[Dataset excerpts]
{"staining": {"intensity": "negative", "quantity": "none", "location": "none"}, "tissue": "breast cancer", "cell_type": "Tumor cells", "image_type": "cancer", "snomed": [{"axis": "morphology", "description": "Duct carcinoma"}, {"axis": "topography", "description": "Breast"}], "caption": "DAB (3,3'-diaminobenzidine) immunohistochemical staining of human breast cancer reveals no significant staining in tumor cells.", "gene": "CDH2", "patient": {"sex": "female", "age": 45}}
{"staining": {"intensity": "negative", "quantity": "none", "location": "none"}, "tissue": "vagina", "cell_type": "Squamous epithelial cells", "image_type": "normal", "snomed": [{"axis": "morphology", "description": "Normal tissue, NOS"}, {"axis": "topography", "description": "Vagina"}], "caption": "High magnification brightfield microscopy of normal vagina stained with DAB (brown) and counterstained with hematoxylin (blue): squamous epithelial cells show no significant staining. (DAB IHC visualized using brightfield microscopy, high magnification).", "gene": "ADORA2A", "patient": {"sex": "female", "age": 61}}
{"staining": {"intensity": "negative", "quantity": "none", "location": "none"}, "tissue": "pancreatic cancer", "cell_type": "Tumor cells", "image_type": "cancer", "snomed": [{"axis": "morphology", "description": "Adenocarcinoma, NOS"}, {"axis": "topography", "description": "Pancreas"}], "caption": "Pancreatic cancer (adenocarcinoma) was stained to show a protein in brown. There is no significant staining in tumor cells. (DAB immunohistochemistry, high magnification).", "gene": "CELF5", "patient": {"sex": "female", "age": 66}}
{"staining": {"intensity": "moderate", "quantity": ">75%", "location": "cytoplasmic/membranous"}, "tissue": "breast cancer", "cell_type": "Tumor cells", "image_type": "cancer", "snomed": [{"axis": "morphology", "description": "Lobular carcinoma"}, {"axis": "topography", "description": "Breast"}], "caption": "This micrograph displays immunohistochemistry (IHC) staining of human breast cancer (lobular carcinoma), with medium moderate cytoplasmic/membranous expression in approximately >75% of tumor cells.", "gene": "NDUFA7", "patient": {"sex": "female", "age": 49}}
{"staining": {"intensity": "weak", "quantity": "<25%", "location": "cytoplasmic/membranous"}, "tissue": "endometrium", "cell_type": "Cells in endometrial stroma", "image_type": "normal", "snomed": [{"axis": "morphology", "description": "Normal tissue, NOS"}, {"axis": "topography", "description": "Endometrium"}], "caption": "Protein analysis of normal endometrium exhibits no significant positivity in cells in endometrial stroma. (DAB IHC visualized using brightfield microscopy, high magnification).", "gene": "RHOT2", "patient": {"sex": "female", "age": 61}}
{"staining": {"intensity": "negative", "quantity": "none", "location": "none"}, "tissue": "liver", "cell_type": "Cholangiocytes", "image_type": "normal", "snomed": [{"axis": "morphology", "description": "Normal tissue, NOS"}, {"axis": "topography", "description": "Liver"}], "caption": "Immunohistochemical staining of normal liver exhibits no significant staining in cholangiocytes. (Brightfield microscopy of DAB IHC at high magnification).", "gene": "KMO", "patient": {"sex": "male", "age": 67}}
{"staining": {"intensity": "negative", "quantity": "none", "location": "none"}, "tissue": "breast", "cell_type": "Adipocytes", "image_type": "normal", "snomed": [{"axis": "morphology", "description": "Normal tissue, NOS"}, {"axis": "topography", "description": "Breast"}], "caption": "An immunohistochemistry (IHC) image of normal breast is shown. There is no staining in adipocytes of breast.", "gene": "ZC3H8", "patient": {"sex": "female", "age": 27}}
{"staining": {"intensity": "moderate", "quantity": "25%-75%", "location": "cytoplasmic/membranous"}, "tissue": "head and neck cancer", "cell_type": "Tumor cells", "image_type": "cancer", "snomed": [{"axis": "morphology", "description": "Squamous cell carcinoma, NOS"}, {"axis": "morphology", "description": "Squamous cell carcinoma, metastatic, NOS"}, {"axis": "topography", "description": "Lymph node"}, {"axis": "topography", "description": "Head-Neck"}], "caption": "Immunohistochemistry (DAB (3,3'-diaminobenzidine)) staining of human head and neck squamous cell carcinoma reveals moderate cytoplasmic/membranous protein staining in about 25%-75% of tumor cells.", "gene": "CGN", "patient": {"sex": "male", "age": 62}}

=== Work request ===
Here the answer is the exact run of lines above, from the line with "immunohistochemistry (IHC) image" down to the last, and nothing else.

=== Output for this exercise ===
{"staining": {"intensity": "negative", "quantity": "none", "location": "none"}, "tissue": "breast", "cell_type": "Adipocytes", "image_type": "normal", "snomed": [{"axis": "morphology", "description": "Normal tissue, NOS"}, {"axis": "topography", "description": "Breast"}], "caption": "An immunohistochemistry (IHC) image of normal breast is shown. There is no staining in adipocytes of breast.", "gene": "ZC3H8", "patient": {"sex": "female", "age": 27}}
{"staining": {"intensity": "moderate", "quantity": "25%-75%", "location": "cytoplasmic/membranous"}, "tissue": "head and neck cancer", "cell_type": "Tumor cells", "image_type": "cancer", "snomed": [{"axis": "morphology", "description": "Squamous cell carcinoma, NOS"}, {"axis": "morphology", "description": "Squamous cell carcinoma, metastatic, NOS"}, {"axis": "topography", "description": "Lymph node"}, {"axis": "topography", "description": "Head-Neck"}], "caption": "Immunohistochemistry (DAB (3,3'-diaminobenzidine)) staining of human head and neck squamous cell carcinoma reveals moderate cytoplasmic/membranous protein staining in about 25%-75% of tumor cells.", "gene": "CGN", "patient": {"sex": "male", "age": 62}}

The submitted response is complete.